De Thooren te Maasniel
In the written sources there is not much to be found on the history of De Thooren Castle. For that reason it is difficult to place De Thooren in its historical and social context. From an architectural point of view the building, with exterior measurements of 6.90 by 5.75 metres and a wall thickness of 0.90 m. at cellar level, is among the smaller towers in the region.
Most residential towers have heavier walls. Very little is known about the oldest building phase, of which the walls - made of marlstone blocks - were found in the cellar. After the destruction of this building phase the residential tower was rebuilt. This second residential tower has been preserved remarkably intact until our present time.

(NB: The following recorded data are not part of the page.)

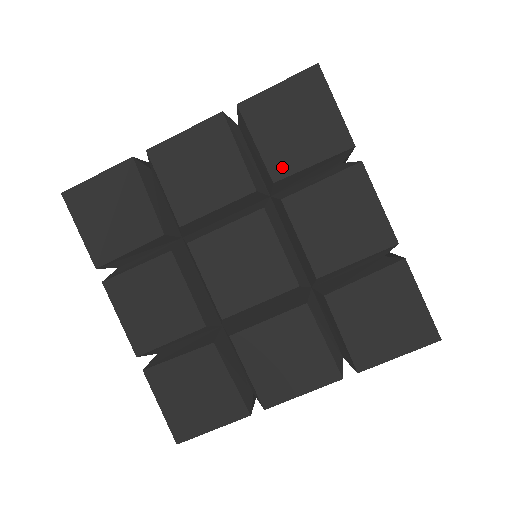
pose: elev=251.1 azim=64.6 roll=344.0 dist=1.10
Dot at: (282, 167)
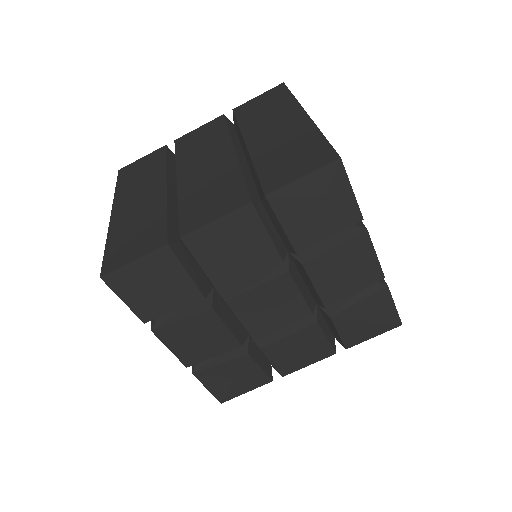
Dot at: (305, 243)
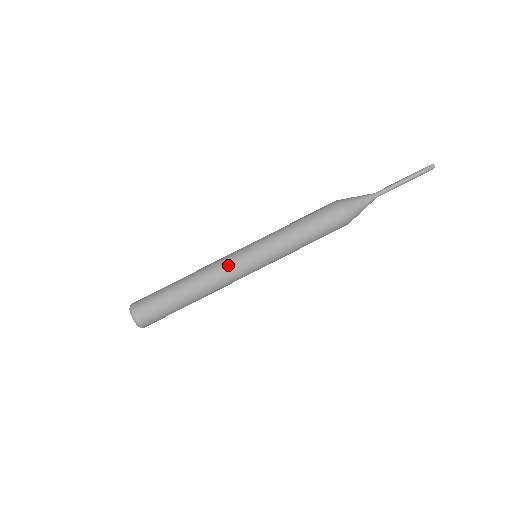
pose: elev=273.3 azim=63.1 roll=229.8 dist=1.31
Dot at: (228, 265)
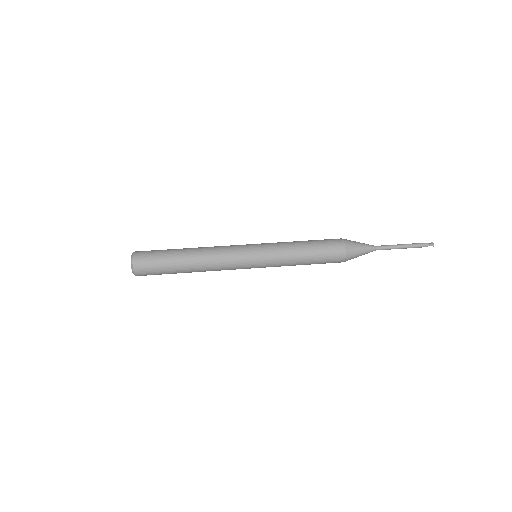
Dot at: (229, 246)
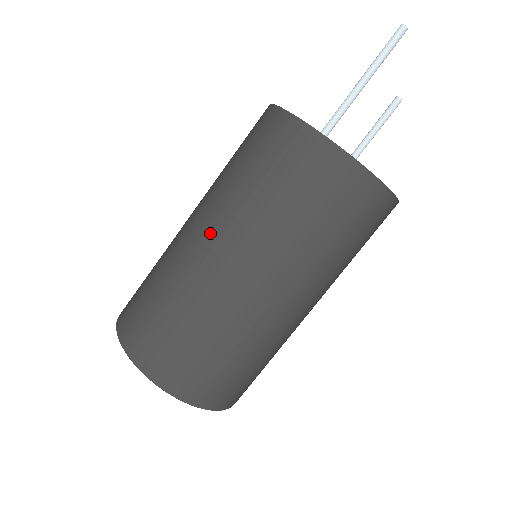
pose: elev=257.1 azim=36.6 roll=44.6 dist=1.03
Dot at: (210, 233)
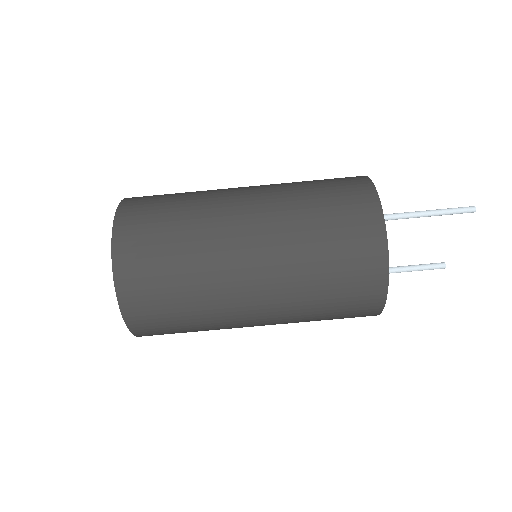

This tower consisted of a rectangular, tenable building made of brick, with four floors (including the cellar and the attic with roof construction), the uppermost of which was provided with an allure and crenelles (illustration 12). Originally all the rooms had wooden floors, later those of the cellar and ground floor were replaced by vaults.
The first floor is probably the most representative part. This room is directly connected with outside by the wall stairs, so that the ground floor (which could be locked off by a door) need not be used for that purpose. In view of the very small windows it is not likely that the tower was used for permanent residence. Unlike common practice, the latrine is not on the residential level but on the level of the allure.
No traces have been found of any original 14th- or 15th-century extensions. The indications referred to above suggest that the tower was probably not primarily intended for residential purposes, but is rather to be regarded as a status symbol and last resort. We may also take into account that the tower was used as (harvest) storage.